→ **Saved entries**:
- - - -
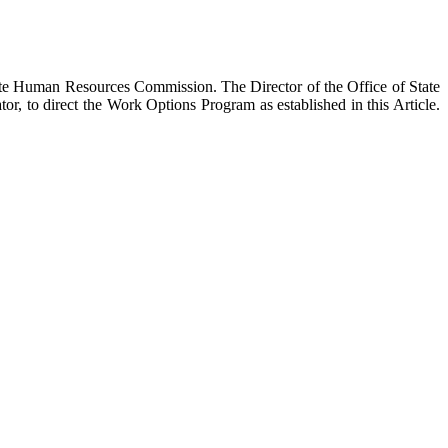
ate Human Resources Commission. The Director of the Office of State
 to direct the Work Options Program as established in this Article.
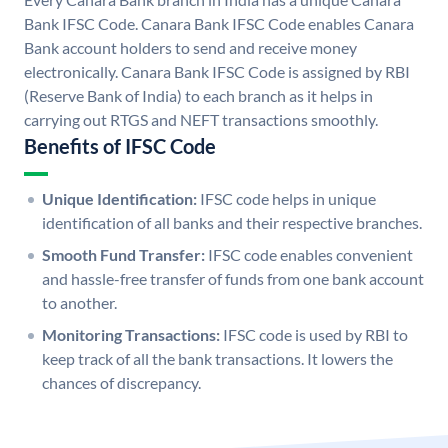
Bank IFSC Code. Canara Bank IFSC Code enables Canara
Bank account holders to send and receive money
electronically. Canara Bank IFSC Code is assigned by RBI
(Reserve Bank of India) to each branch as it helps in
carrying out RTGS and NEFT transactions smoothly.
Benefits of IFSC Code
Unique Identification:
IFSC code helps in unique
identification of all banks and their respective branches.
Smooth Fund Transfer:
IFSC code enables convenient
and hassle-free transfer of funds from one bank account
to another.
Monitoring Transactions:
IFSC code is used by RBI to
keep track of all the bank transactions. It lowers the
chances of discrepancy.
- - - -
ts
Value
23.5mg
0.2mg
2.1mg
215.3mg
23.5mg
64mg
- - - -
→ **Problem to solve**:
Look through the data above and return exactly the lines from the one that contains "to another." to the one that contains "chances of discrepancy.", inclusive, with nothing else.

→ **Solution below**:
to another.
Monitoring Transactions:
IFSC code is used by RBI to
keep track of all the bank transactions. It lowers the
chances of discrepancy.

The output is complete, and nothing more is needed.